- **Prompt**
When you spot the word "down" in a line of the data below, copy that line.

START Data to examine

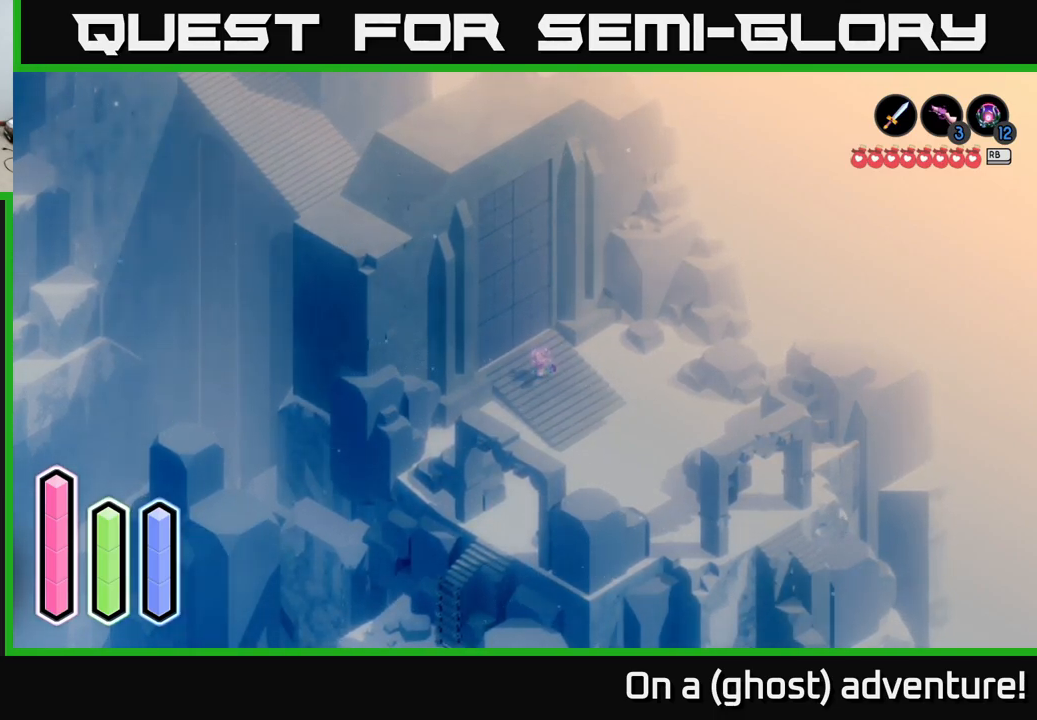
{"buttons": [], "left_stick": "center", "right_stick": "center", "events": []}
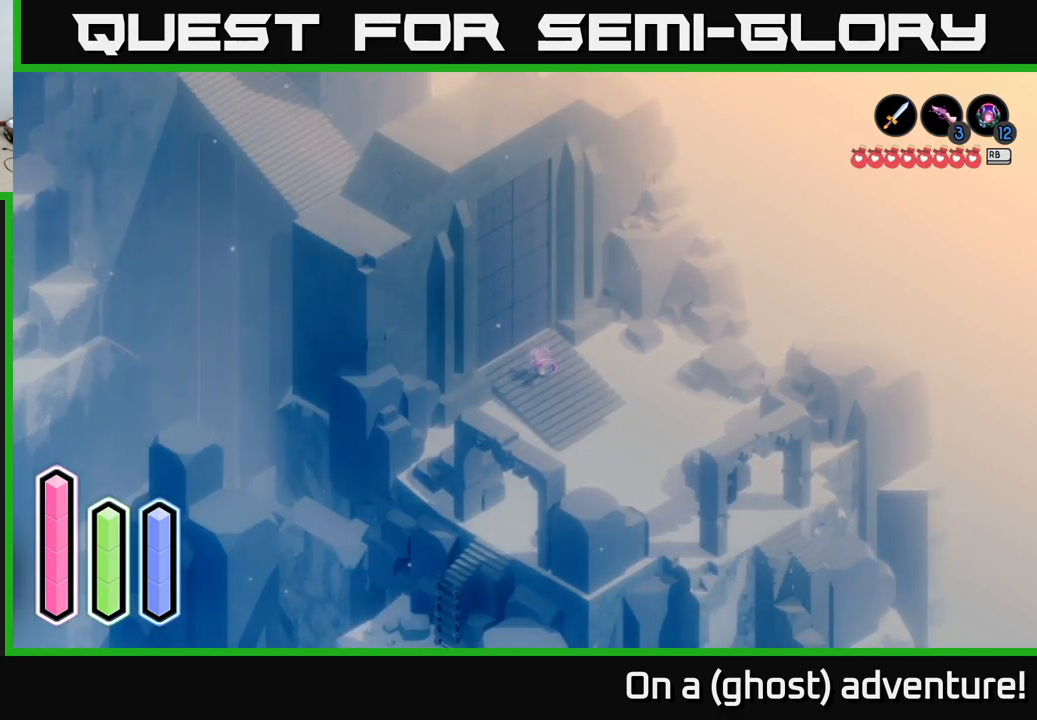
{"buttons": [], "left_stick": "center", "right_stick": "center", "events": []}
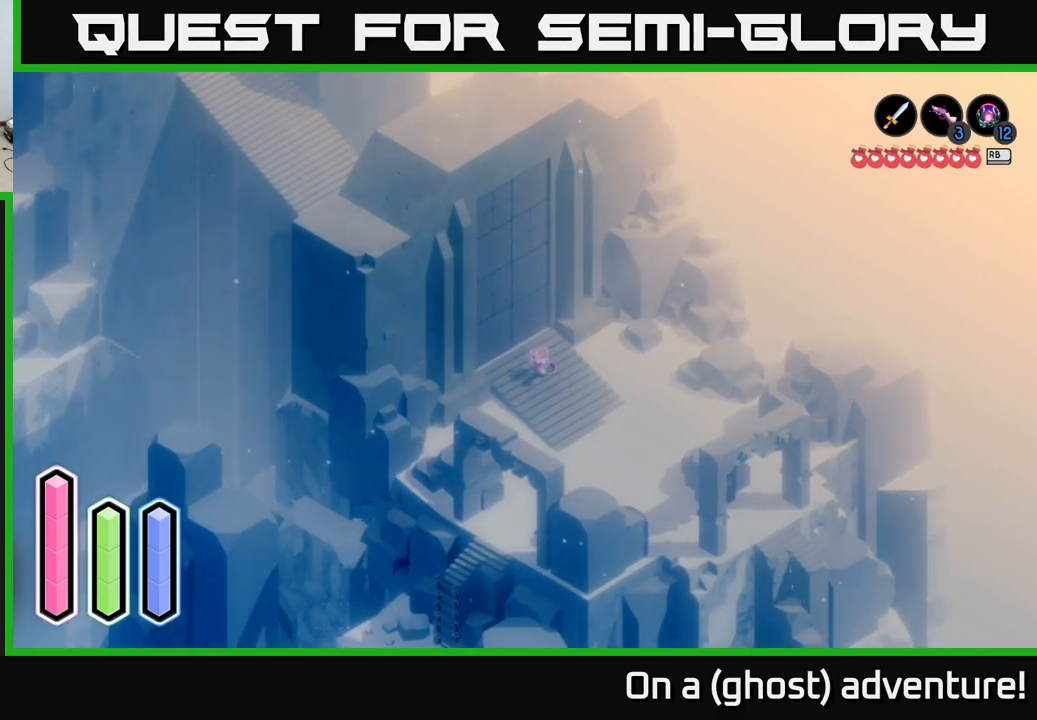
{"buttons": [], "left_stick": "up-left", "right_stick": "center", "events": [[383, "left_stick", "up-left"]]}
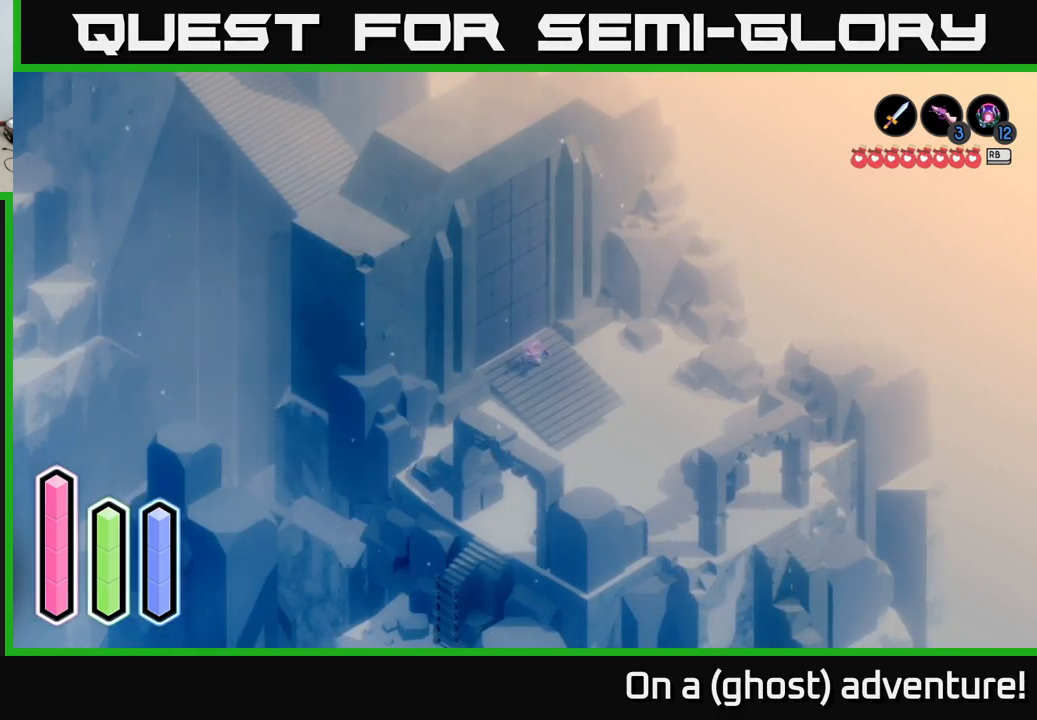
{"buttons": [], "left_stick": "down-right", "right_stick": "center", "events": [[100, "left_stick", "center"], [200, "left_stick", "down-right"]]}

END Data to examine
START Data to examine

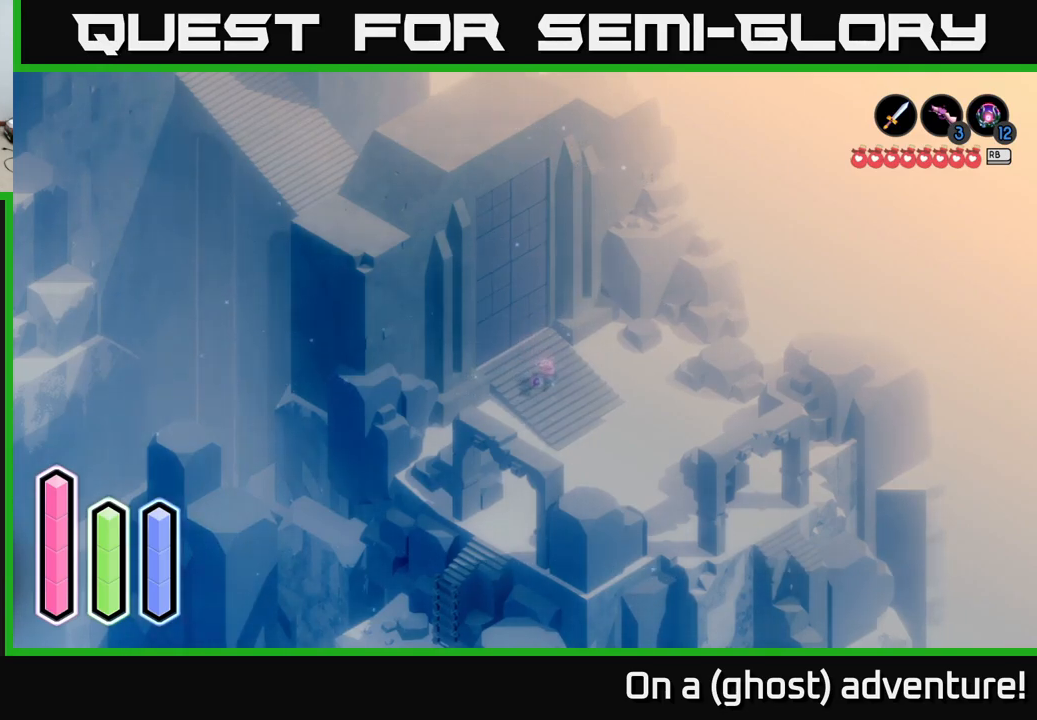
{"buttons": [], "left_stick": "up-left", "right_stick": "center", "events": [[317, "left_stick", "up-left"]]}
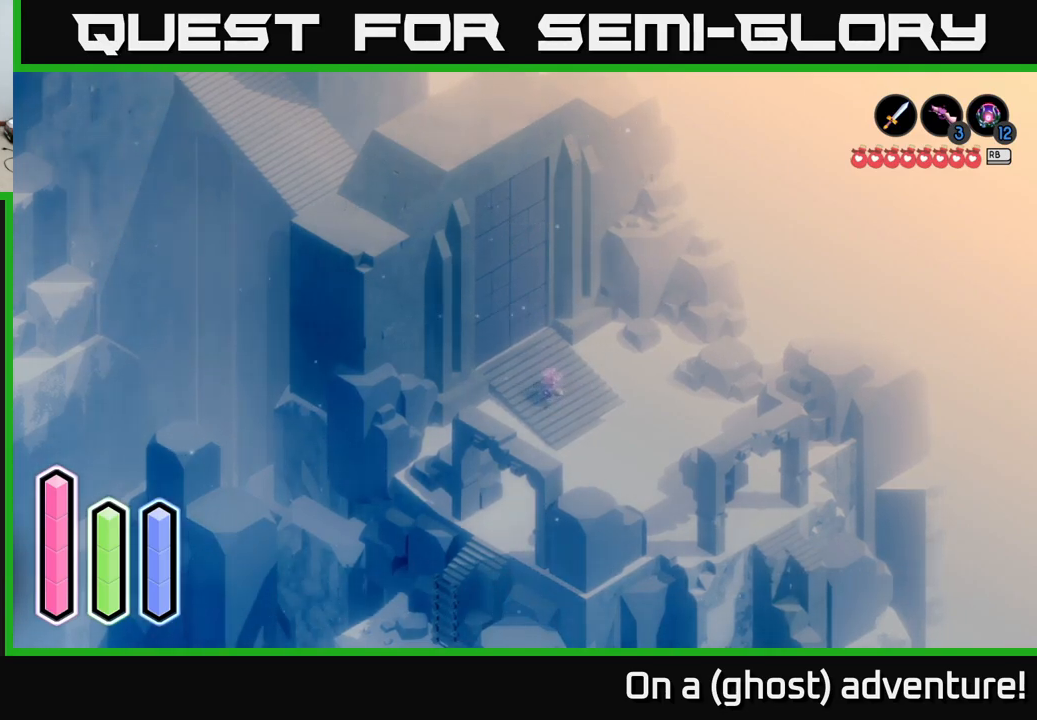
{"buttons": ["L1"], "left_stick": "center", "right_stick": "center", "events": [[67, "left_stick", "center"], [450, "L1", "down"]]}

END Data to examine

- **Answer for this exercise**
{"buttons": [], "left_stick": "down-right", "right_stick": "center", "events": [[100, "left_stick", "center"], [200, "left_stick", "down-right"]]}
{"buttons": ["L1"], "left_stick": "center", "right_stick": "center", "events": [[67, "left_stick", "center"], [450, "L1", "down"]]}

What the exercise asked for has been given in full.